What is required
Extract the final stretch of the data: the line that contains "access to social" and every line after it, unaltered, and no other lines.
Data for review START
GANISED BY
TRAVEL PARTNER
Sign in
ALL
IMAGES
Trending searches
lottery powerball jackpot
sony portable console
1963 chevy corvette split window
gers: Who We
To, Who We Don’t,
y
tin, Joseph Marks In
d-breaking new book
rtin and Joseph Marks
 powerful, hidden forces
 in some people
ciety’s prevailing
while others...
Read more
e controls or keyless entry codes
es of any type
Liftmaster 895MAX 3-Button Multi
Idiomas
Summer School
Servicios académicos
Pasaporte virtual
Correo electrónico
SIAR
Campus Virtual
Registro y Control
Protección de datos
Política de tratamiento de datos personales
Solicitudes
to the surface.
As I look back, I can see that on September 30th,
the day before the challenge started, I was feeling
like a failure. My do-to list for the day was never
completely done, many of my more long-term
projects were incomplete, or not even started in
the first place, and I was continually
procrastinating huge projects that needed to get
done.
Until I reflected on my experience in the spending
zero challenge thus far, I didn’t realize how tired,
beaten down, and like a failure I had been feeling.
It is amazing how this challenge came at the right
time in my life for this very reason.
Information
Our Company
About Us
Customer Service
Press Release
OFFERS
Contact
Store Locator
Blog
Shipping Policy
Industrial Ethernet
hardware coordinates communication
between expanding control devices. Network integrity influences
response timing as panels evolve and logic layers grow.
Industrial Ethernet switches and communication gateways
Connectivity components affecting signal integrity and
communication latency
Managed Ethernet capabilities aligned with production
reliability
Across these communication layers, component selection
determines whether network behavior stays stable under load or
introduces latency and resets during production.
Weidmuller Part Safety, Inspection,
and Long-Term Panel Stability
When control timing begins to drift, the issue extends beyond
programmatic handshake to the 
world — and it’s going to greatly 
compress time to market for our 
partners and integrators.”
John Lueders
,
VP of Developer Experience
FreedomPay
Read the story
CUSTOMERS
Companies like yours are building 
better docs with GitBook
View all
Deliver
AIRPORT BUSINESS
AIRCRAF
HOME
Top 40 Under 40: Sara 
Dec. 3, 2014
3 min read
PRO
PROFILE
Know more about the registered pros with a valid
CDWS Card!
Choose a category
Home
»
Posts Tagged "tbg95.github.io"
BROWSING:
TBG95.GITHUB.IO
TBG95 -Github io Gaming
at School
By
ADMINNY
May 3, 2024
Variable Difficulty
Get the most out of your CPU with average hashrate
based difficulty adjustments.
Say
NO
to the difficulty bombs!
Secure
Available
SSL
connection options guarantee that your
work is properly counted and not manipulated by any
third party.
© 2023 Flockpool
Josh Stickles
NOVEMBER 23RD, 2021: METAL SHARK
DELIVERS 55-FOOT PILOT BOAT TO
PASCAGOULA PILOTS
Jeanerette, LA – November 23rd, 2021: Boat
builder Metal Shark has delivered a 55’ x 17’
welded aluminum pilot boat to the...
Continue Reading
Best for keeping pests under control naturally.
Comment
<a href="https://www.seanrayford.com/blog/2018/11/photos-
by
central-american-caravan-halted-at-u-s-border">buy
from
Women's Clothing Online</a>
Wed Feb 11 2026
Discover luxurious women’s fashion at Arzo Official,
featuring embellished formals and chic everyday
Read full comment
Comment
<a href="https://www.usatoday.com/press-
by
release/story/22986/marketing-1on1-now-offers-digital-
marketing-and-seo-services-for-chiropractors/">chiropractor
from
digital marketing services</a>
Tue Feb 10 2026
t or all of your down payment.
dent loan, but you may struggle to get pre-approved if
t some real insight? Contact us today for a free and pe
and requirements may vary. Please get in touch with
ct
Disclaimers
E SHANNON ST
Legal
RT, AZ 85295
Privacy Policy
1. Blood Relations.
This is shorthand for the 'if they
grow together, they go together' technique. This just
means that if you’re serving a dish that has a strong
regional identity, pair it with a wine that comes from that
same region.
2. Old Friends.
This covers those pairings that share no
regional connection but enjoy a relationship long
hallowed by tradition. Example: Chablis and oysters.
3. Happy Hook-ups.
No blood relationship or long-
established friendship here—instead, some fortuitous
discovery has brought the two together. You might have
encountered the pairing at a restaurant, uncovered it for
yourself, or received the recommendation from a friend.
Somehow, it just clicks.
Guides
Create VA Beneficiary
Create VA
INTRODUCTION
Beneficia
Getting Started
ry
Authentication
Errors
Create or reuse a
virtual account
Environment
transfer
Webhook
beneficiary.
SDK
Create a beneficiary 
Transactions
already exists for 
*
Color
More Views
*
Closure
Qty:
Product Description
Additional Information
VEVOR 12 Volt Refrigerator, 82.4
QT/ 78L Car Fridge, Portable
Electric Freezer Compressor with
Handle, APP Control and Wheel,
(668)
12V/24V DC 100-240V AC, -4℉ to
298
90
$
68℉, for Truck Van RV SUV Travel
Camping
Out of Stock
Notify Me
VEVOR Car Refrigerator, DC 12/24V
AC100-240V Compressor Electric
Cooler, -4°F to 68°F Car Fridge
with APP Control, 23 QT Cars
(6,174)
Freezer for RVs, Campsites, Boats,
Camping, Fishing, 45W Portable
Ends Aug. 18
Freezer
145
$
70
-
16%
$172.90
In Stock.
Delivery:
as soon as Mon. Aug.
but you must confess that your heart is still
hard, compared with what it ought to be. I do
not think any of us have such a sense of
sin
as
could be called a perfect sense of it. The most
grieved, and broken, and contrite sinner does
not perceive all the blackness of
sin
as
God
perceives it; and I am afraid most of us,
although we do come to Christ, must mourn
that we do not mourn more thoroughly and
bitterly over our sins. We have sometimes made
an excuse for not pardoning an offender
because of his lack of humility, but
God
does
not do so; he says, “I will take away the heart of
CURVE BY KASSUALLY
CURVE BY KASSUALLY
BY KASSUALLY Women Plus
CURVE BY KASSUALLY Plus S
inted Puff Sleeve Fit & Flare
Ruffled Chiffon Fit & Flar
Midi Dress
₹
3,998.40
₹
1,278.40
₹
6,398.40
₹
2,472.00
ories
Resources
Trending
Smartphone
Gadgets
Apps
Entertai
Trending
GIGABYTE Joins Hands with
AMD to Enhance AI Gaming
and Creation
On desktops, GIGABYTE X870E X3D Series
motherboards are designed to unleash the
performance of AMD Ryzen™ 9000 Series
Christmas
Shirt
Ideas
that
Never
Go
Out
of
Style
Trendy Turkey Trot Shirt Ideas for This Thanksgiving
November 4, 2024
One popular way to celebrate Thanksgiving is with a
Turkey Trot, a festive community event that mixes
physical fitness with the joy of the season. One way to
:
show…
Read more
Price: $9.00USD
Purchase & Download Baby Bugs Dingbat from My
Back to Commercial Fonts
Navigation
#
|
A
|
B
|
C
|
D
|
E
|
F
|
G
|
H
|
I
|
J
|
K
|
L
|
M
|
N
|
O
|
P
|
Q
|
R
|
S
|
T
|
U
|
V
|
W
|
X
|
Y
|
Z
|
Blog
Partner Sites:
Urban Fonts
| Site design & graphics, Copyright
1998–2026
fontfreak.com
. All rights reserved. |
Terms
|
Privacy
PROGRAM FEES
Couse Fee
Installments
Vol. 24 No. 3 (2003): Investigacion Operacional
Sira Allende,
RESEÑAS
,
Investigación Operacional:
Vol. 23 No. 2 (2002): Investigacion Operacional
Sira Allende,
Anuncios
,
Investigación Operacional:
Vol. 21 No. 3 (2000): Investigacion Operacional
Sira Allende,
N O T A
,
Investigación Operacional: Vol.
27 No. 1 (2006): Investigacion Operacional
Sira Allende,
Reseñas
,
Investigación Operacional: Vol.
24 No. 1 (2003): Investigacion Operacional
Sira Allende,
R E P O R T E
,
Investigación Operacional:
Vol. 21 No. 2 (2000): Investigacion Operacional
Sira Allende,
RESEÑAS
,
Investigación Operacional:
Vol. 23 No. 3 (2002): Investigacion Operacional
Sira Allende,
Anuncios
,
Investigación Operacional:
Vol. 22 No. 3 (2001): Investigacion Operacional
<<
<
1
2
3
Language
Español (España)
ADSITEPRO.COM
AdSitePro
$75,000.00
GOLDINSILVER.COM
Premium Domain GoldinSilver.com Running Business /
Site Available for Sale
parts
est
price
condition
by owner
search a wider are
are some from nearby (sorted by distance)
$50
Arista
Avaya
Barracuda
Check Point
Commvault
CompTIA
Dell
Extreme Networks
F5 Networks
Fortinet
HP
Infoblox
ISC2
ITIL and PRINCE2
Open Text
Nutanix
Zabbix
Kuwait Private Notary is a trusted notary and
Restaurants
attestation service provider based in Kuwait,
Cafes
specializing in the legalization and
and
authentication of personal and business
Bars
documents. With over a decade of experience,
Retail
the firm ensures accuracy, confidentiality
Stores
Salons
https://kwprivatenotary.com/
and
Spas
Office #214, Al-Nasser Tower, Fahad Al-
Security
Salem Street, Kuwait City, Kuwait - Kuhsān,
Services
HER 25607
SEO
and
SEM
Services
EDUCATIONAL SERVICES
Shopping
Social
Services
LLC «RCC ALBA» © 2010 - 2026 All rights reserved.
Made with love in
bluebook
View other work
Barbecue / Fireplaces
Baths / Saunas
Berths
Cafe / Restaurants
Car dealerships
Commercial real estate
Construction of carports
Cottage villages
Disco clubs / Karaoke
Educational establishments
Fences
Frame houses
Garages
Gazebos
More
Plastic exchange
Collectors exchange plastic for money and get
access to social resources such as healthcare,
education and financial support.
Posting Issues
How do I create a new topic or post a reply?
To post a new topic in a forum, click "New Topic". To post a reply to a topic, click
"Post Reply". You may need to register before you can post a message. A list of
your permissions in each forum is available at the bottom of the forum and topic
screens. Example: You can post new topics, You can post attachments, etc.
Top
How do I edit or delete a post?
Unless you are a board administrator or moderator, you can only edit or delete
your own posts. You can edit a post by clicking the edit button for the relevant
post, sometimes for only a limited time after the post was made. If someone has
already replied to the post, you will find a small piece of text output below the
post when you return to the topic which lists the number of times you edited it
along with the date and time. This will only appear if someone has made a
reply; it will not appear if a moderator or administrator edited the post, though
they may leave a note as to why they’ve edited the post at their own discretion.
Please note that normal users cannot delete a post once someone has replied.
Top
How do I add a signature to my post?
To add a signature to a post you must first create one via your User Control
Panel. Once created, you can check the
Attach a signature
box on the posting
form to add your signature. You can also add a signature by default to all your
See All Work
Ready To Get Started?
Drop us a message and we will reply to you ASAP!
Data for review END
Reply to the exercise
access to social resources such as healthcare,
education and financial support.
Posting Issues
How do I create a new topic or post a reply?
To post a new topic in a forum, click "New Topic". To post a reply to a topic, click
"Post Reply". You may need to register before you can post a message. A list of
your permissions in each forum is available at the bottom of the forum and topic
screens. Example: You can post new topics, You can post attachments, etc.
Top
How do I edit or delete a post?
Unless you are a board administrator or moderator, you can only edit or delete
your own posts. You can edit a post by clicking the edit button for the relevant
post, sometimes for only a limited time after the post was made. If someone has
already replied to the post, you will find a small piece of text output below the
post when you return to the topic which lists the number of times you edited it
along with the date and time. This will only appear if someone has made a
reply; it will not appear if a moderator or administrator edited the post, though
they may leave a note as to why they’ve edited the post at their own discretion.
Please note that normal users cannot delete a post once someone has replied.
Top
How do I add a signature to my post?
To add a signature to a post you must first create one via your User Control
Panel. Once created, you can check the
Attach a signature
box on the posting
form to add your signature. You can also add a signature by default to all your
See All Work
Ready To Get Started?
Drop us a message and we will reply to you ASAP!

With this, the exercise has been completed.